消費者庁が調査!ウォーターサーバーのチャイルドロックは本当に安全?

消費者庁が調査!ウォーターサーバーのチャイルドロックは本当に安全?

ウォーターサーバーは現在、多くの家庭に取り入れられるようになりました。いつでもすぐにきれいな水が飲めるとのことで、人気を博しています。水が止まってしまう災害時にも緊急避難的に使えるため、防災を考えている人にとっても有用です。さらには、現在は「ミルク作りに最適な温度のお湯が出せます」としているウォーターサーバーもあります。

ただ、本来は安全なはずのチャイルドロックが問題になっているという事実もあります。

 

ウォーターサーバーのチャイルドロックってどんなもの?

そもそも、ウォーターサーバーの「チャイルドロック」とは何なのでしょうか。まずはこれから見ていきましょう。

チャイルドロックとは、簡単に言えば、「子どもが勝手にウォーターサーバーを操作できないようにするもの」です。

「どのようなチャイルドロックの形態か」ということに関しては、各業者でそれぞれ違います。

例えば、3タイプのチャイルドロックを設けているコスモウォーターの「smartプラス」は、「常時ロック」「常時フリー」「ボタンを押しながらのみ注水」と利用シーンに合わせてチャイルドロックの仕様を変えられます。付属の鍵が無ければ設定を変更できないので、目を離したすきにお子さまにいたずらされてしまう心配もありません。

このような安全策がとられていれば、子どもがウォーターサーバーを勝手にいじってしまう、ということもありません。(ちなみにこの会社のウォーターサーバーの場合、「ロックしない」という選択肢を選ぶこともできます)

主要なウォーターサーバーの場合は、少なくともお湯の機能についてはこの「チャイルドロック形式」を採用していると思われます。

 

 

チャイルドロック機能は本当に安全なものなのか?

ただし、この「チャイルドロック機能」があるからといって安心していてはいけません。

子どもというのは、大人のやることを意外としっかりと見ているものです。特にある程度大きくなれば、親のやっていることを見て、まねをして水やお湯を出してしまう、ということもあるかもしれません。

これは消費者庁の調査が入ったトラブルでもありますが、有名なウォーターサーバー会社が販売(製造期間は2011年の9月から2013年の12月にかけて)したウォーターサーバーにおいて、チャイルドロックの機能がそもそもきかなくなっていた、というものです。

調査の結果として分かったのは、「チャイルドロック解除のボタンを覆っていたカバーが、温水用のコックのカバー部分に影響を与えていた。そのため、本来はロックが解除された後はきちんと戻る仕様であるにも関わらず、ロック状態にならなかった。子どもが温水コックを触ってひいてしまったときに、ロックが解除状態になっていたコックからお湯が出てきてしまい、やけどを負ってしまった」ということです。

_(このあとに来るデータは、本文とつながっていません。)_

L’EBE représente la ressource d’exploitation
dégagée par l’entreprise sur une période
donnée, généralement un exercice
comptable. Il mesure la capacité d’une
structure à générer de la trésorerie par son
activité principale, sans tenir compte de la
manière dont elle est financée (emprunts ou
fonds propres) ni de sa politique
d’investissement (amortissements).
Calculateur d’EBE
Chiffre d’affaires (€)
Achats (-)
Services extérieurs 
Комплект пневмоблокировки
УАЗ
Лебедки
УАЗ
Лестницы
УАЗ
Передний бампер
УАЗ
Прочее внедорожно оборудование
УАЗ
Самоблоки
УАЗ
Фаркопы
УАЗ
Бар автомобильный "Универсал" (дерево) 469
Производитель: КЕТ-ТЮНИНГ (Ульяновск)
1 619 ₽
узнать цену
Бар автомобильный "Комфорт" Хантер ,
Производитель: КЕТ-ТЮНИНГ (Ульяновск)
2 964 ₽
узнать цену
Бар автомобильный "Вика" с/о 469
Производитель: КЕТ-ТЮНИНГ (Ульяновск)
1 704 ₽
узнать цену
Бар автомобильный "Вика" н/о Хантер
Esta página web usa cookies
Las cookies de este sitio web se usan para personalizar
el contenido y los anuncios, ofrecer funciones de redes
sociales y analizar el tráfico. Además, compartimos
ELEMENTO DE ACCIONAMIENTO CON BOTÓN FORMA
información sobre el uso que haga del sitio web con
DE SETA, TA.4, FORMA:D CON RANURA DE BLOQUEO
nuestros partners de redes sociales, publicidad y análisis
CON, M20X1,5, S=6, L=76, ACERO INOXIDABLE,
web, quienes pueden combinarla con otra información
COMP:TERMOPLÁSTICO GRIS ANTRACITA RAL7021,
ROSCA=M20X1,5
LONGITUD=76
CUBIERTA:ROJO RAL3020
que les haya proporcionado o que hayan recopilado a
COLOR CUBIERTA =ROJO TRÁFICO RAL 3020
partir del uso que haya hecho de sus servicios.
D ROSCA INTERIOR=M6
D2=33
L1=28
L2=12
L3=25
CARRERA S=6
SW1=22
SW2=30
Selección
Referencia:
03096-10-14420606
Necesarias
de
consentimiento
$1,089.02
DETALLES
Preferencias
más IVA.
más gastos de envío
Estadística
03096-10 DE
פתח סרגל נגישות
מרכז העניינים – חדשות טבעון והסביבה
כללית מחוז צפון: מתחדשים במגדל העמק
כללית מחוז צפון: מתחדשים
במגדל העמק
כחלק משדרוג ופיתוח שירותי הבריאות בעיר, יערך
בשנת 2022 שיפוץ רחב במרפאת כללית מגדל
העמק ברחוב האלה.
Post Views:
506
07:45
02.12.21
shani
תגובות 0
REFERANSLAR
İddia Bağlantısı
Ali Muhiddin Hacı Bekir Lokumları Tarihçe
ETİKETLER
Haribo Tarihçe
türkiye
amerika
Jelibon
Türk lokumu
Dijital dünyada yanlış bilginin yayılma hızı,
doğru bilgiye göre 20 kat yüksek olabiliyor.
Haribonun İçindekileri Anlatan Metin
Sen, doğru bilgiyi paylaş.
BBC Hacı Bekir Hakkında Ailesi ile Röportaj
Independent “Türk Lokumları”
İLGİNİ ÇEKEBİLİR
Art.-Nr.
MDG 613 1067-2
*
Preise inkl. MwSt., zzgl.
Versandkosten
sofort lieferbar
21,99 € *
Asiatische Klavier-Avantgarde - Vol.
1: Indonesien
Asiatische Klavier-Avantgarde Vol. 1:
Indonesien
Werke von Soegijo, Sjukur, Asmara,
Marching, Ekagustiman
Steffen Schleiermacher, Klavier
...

保護者からすれば、「チャイルドロック機能があるから、子どもがいる家庭でも安心して使える」と思っていたにも関わらず、そのそもそもの前提が崩れてしまい子どもがけがをしてしまった、という状態に陥ったわけです。

この報告があった4日後には、「製品が原因の事故である」と発表され、それから約1カ月後にはリコールが開始されました。

また、チャイルドロックではなく、「そもそも蛇口が緩んでいた」などのケースでお子さんがやけどを負ってしまったという事例もあります。

このような、「ウォーターサーバーによるやけど」の報告件数は、実のところそれほど多くはありません。しかし、上記の「チャイルドロックがきかなかったことによる事故」では、小さな子どもが重傷を負ったということもあり、厳しい視線が注がれました。

ちなみに、「ウォーターサーバーによるやけど」は、1歳がもっとも多く、続いて「1歳未満」、「2歳」となっています。

チャイルドロックはたしかに安全であり、信頼できるものです。しかし事故を全面的に防ぎたいと考えるのであれば、2重ロックのついたものなどを採用する方がよいでしょう。

 

おわりに

小さなお子さんがいる家庭であってもウォーターサーバーを導入できるのは、「チャイルドロック機能」によるところが大きいと言えます。しかしながら、このチャイルドロック機能も、決して万全のものではありません。消費者庁では実際に、チャイルドロックがあるにも関わらず、それがうまく作動せず、子どもが重傷を負ったというケースも報告されています。

いたずらや事故を防止する意味でも、チャイルドロックは二重構造になっていたり、お子さんが見よう見まねでチャイルドロックを解除できないようになっていたりするものを選びたいものです。